SET LATIHAN>
a) Berdasarkan kutipan tentang takhrij hadits, jelaskan dalam satu sampai tiga kalimat alasan takhrij memberi kemudahan bagi orang yang hendak mengamalkan suatu hadits.
b) Menurut kutipan tentang takhrij hadits, apa tujuan utama takhrij hadits?
c) Kembalikan bagian kutipan tentang takhrij hadits mulai dari "3. Memberikan kemudahan" hingga dan termasuk "hasan atau shahih.".

KUTIPAN TEKS>
◇ ◇ ◇
Jadi, ada dua hal yang dikaji dalam takhrij hadits. Pertama, menunjukkan letak hadits dalam kitab-kitab primer hadits. Kedua, menilai derajat hadits tersebut jika diperlukan.

Tujuan utama dari takhrij hadits adalah mengetahui derajat suatu hadits, apakah maqbul atau mardud. Sebenarnya takhrij tidak hanya untuk hadits saja, tetapi juga kepada perkataan yang disandarkan kepada shahabat dan tabi’in.
  1. Dapat diketahui banyak-sedikitnya jalur periwayatan suatu hadist yang sedang menjadi topik kajian.
  2. Dapat diketahui status hadist, apakah shahih li dzatih atau shahih li ghairih, hasan li dzatih, atau hasan li ghairih. Demikian juga akan dapat di ketahui istilah hadist mutawatir, masyhur, aziz, dan gharib-nya.
  3. Memberikan kemudahan bagi orang yang hendak mengamalkan setelah  mengetahui bahwa hadist tersebut adalah makbul (dapat di terima). Sebaliknya, orang tidak akan mengamalkannya apabila mengetahui bahwa hadist tersebut tidak dapat diterima (mardud).
  4. Dapat diketahui pula hadits yang semula dhaif dari satu jalur, ternyata ada jalur lain yang hasan atau shahih.
◇ ◇ ◇
DATA MASUKAN>
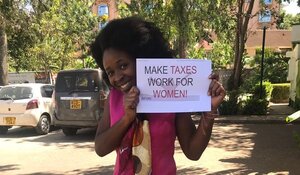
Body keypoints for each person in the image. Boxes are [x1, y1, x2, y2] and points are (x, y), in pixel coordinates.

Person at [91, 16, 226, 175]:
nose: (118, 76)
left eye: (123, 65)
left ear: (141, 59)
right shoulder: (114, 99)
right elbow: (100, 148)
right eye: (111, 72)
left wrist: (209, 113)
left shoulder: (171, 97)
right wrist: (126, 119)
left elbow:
◇ ◇ ◇
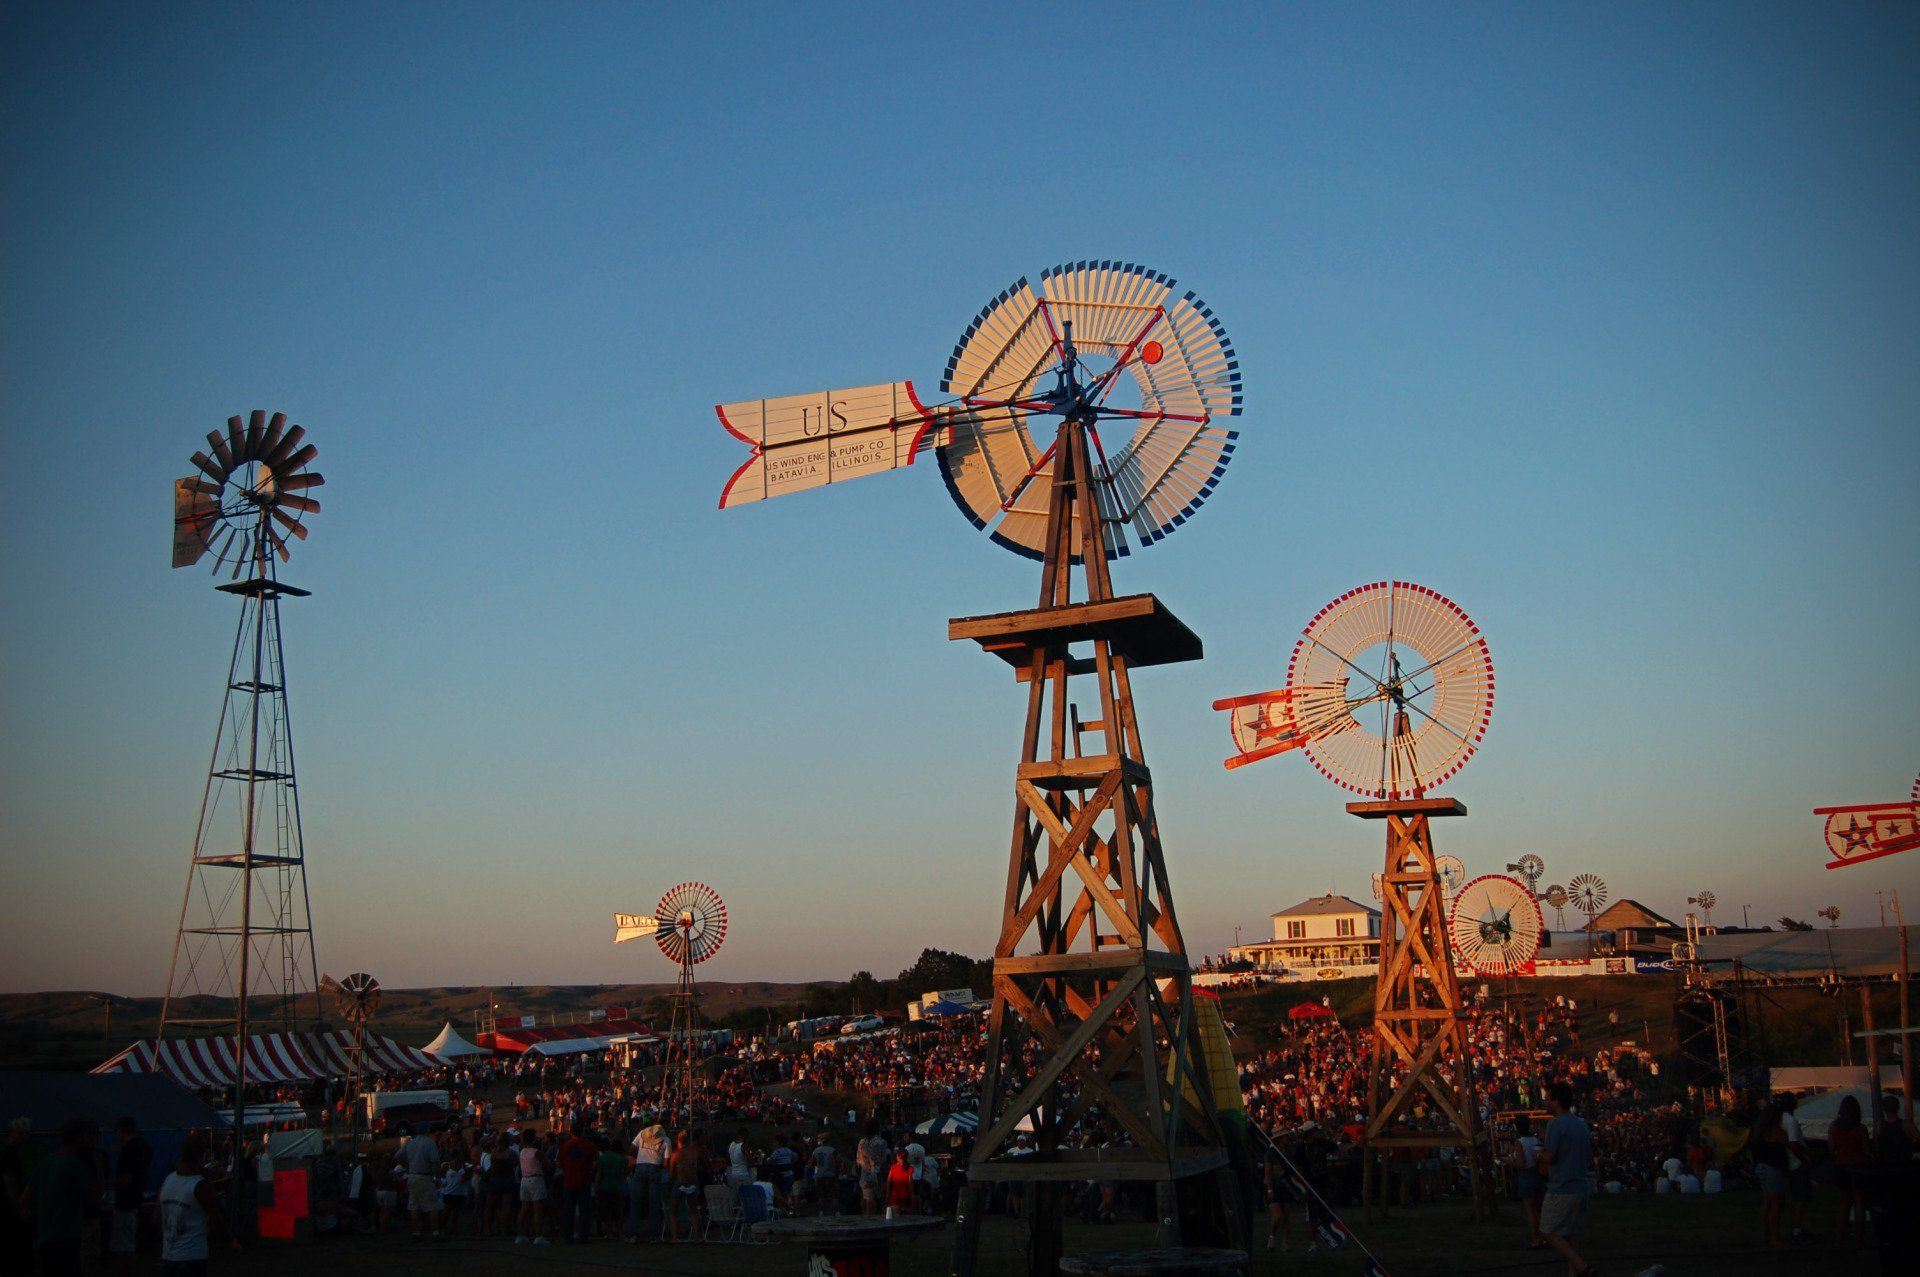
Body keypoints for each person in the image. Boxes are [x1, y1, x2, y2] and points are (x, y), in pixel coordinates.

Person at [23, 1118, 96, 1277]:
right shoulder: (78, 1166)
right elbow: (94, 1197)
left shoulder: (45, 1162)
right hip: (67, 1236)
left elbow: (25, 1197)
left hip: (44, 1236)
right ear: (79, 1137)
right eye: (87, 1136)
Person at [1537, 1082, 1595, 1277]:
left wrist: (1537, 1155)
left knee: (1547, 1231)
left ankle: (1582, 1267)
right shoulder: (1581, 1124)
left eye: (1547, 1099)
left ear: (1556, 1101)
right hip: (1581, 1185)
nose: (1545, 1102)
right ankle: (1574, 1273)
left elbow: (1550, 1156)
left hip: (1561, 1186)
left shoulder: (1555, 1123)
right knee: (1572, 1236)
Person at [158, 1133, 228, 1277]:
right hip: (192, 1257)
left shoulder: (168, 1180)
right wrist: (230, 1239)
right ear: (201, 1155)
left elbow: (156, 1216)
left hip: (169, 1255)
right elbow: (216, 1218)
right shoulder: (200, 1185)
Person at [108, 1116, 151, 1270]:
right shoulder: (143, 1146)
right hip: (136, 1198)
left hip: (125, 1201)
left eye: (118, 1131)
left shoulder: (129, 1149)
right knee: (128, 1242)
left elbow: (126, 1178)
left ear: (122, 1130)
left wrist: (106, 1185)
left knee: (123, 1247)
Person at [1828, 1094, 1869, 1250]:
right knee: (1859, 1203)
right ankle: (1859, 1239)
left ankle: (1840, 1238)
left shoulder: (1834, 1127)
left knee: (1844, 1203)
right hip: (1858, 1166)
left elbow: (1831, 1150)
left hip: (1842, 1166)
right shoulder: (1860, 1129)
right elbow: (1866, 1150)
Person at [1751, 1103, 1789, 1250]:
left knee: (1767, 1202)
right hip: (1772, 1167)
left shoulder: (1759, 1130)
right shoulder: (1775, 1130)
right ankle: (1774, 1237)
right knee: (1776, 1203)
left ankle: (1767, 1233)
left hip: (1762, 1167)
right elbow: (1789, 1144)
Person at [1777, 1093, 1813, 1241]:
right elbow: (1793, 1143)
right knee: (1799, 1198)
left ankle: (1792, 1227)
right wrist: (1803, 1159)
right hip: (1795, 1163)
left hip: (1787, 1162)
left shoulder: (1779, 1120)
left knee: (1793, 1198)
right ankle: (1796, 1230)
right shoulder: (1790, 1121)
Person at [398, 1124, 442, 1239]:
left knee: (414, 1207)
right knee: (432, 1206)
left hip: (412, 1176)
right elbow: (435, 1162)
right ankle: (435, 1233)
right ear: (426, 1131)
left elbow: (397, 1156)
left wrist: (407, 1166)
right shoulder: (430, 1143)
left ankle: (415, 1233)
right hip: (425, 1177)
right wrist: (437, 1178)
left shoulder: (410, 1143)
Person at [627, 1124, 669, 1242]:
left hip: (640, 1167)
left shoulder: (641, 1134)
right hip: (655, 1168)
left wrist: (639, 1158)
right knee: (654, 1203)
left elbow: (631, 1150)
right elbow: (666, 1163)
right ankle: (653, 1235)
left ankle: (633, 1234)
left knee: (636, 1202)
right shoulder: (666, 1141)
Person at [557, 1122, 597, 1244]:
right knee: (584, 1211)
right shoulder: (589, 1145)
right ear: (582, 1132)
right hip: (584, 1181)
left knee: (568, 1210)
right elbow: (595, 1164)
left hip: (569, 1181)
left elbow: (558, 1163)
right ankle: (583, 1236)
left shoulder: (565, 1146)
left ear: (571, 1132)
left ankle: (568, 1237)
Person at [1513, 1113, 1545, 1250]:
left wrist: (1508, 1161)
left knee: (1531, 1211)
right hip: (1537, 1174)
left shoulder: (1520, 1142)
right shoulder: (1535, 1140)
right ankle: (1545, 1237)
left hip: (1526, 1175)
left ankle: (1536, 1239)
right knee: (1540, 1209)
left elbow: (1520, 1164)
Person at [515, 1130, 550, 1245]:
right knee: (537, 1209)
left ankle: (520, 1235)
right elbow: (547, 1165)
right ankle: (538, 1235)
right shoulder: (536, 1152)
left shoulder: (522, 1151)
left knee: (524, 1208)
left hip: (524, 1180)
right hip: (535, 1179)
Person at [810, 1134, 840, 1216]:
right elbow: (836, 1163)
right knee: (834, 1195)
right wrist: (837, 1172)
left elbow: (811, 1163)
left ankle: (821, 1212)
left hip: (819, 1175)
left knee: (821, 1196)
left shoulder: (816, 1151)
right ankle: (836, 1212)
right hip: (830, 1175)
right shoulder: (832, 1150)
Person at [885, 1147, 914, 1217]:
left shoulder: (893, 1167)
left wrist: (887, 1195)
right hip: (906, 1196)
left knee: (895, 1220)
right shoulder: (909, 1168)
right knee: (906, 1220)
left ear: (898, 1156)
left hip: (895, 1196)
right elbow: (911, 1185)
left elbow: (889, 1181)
◇ ◇ ◇
JAWABAN BERURUTAN>
a) Takhrij membuat orang mengetahui apakah suatu hadits makbul (dapat diterima) atau mardud (tidak dapat diterima). Jika hadits itu makbul, orang dapat mengamalkannya. Jika mardud, orang tidak akan mengamalkannya.

b) Mengetahui derajat suatu hadits, apakah maqbul atau mardud.

c)
3. Memberikan kemudahan bagi orang yang hendak mengamalkan setelah  mengetahui bahwa hadist tersebut adalah makbul (dapat di terima). Sebaliknya, orang tidak akan mengamalkannya apabila mengetahui bahwa hadist tersebut tidak dapat diterima (mardud).
  4. Dapat diketahui pula hadits yang semula dhaif dari satu jalur, ternyata ada jalur lain yang hasan atau shahih.